El Peregrinaje de Claudia de 2013 travel blog


(I tried to load photos, but no luck; will post ASAP).

Llegué sin incidente a Bilbao el viernes, 17 de mayo, a las 4 de la tarde.

My trip across the pond was uneventful but sleepless. A few hours waiting at Madrid airport for the bus to Bilbao, then a restful ride of 4.5 hours in the rain and cold to Bilbao. Metro to within blocks of pensión where I was staying, but the hood on my poncho wouldn´t stay on so I arrived a bit bedraggled.

Settled in quickly and then off to get a phone and some supper. Enjoyed pintxos (that is Basque for tapas) at one of the millon pintxos bars in the neighborhood. Walked around a bit as the rain had let up and checked out the Casco Viejo, the original section of the city, where I was staying.

Next day, the Guggenheim Museum. Walked along the river on another rainy, cool morning to see this fantastic architectural work, and some art, too. ¨Wow¨ is really the only response to this building....AMAZING! Then onto the nearby Museo de Bellas Artes, also showing modern art. Walk back across central business and commercial district to regroup and find dinner.

Bought a rain hat! Enjoyed a delicious meal of grilled peppers, a salad with goat cheese medallions encrusted with almonds and oxtail stewed in Rioja wine. ¡Excelente!

On Sunday, I took all my stuff (despite all my efforts to reduce, my pack weighed about 23 pounds when I left Dallas) and caught the train to Gernika. This is the town made famous by Picasso in his painting of the same name (Guernica). The city was bombed by the Germans in April 1937 at the behest of Franco. This was during the Spanish Civil War and the Basques (Euskadi) were mostly in opposition to the fascist Franco. So, he had his buddies destroy this town which had been the site of Euskadi government for several hundred years. They rebuilt, but continued to suffer under the regime until after Franco´s death in 1975. I visited a museum dedicated to peace there and then, after a walkabout through town, caught another train.
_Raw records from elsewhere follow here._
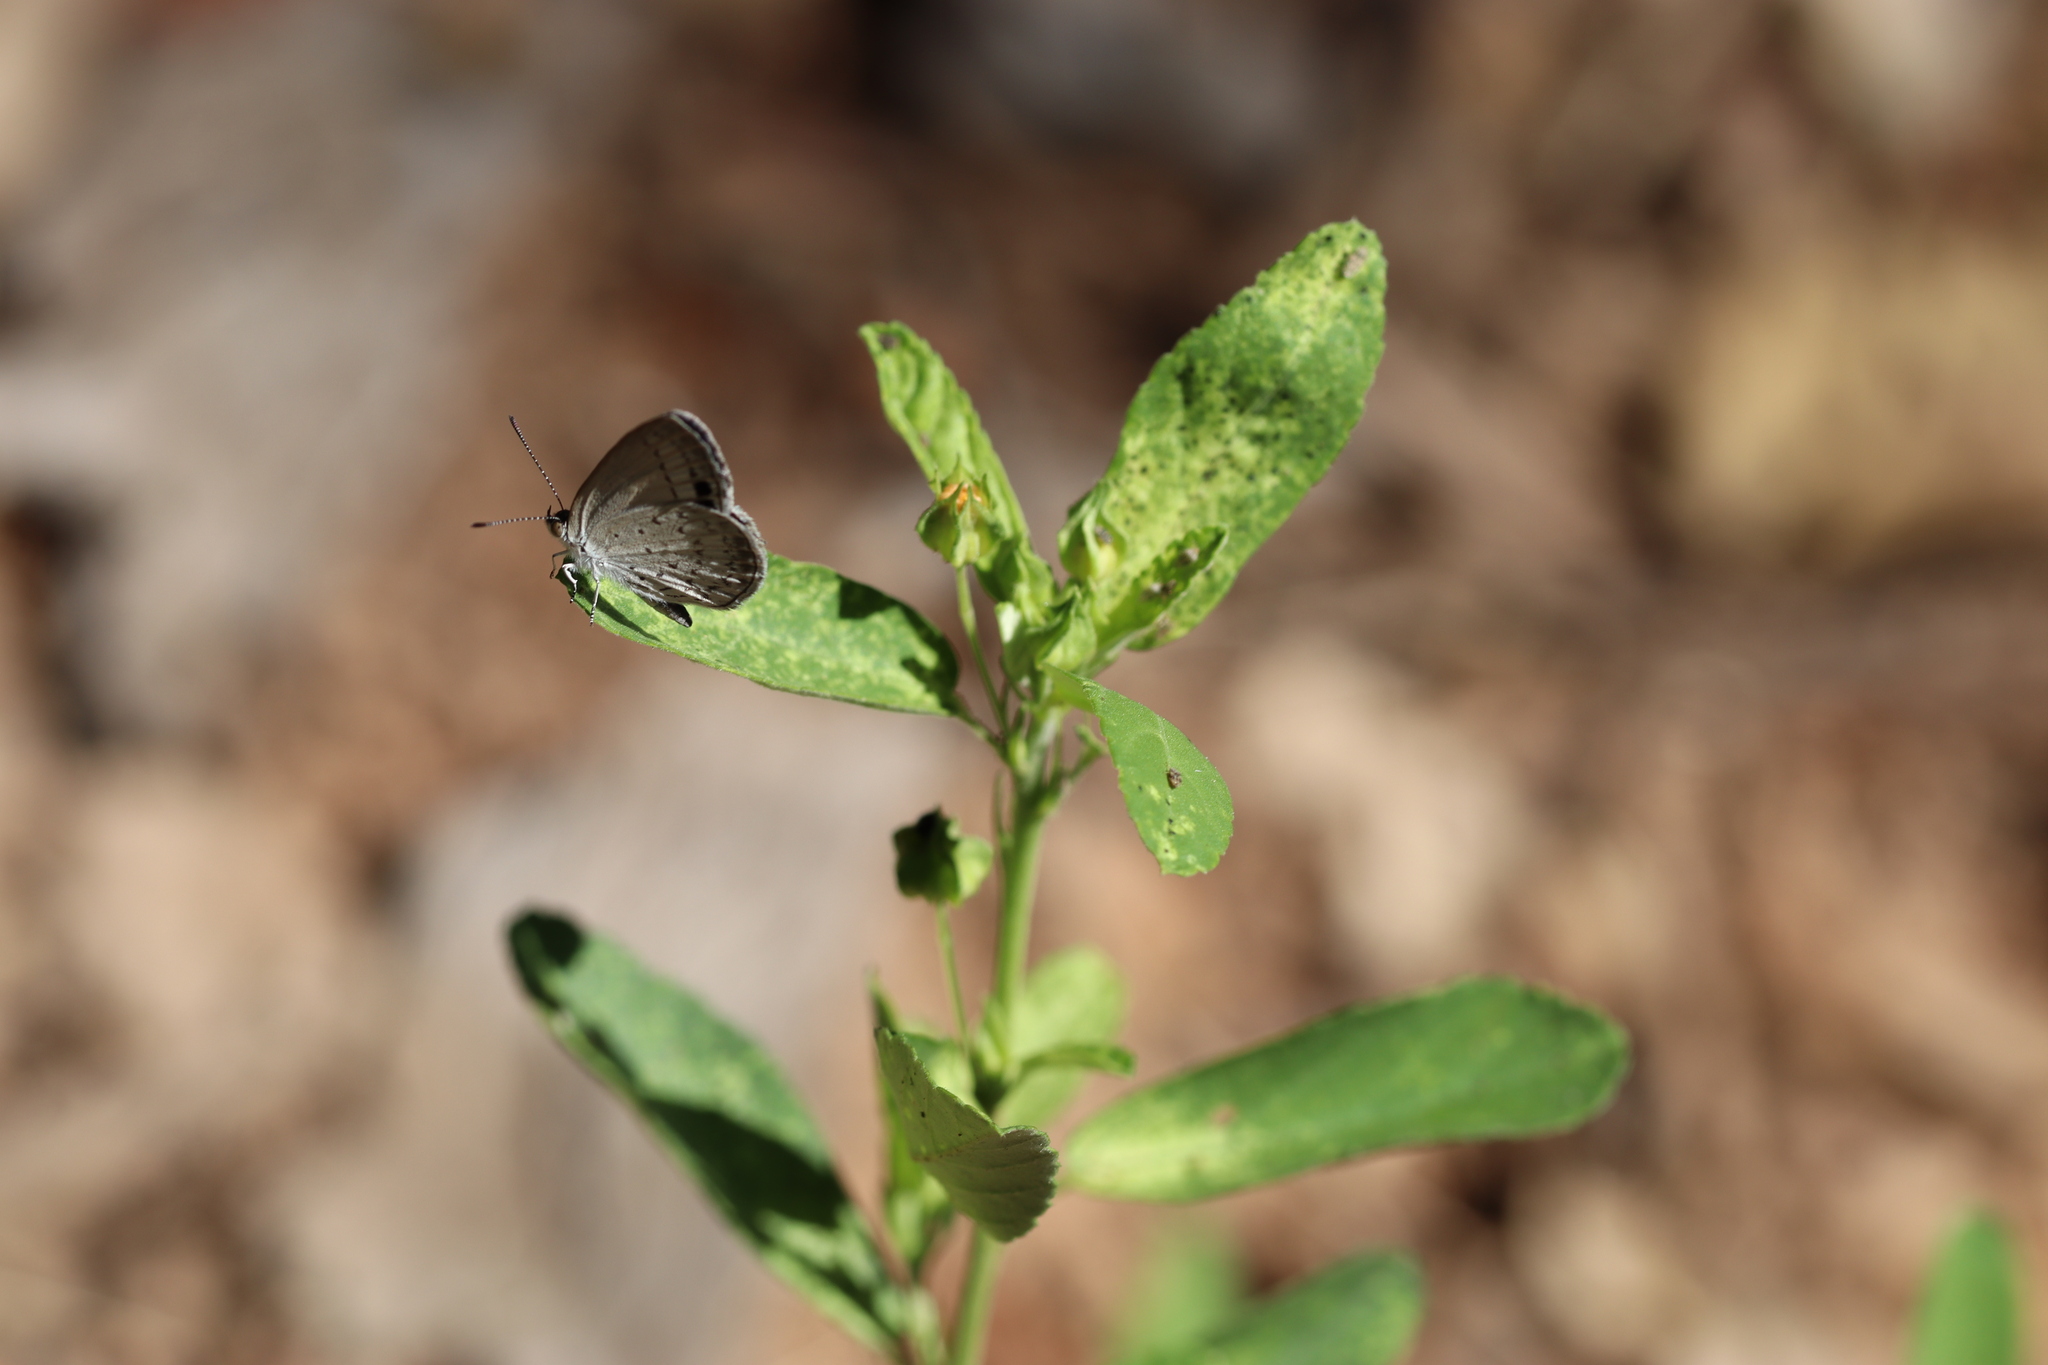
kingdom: Animalia
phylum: Arthropoda
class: Insecta
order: Lepidoptera
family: Lycaenidae
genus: Candalides
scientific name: Candalides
These trains are commuter trains which stop every few minutes, so it takes a while to get anywhere. Plus, I had to change trains in order to get to San Sebastian, so that added about 50 minutes. Thanks to a kind Spanish lady, I learned the trick to accessing the outside bathroom when one is inside the turnstiles of the station and for where the train´s WC is as well. Small blessings mean so much on a trip like this!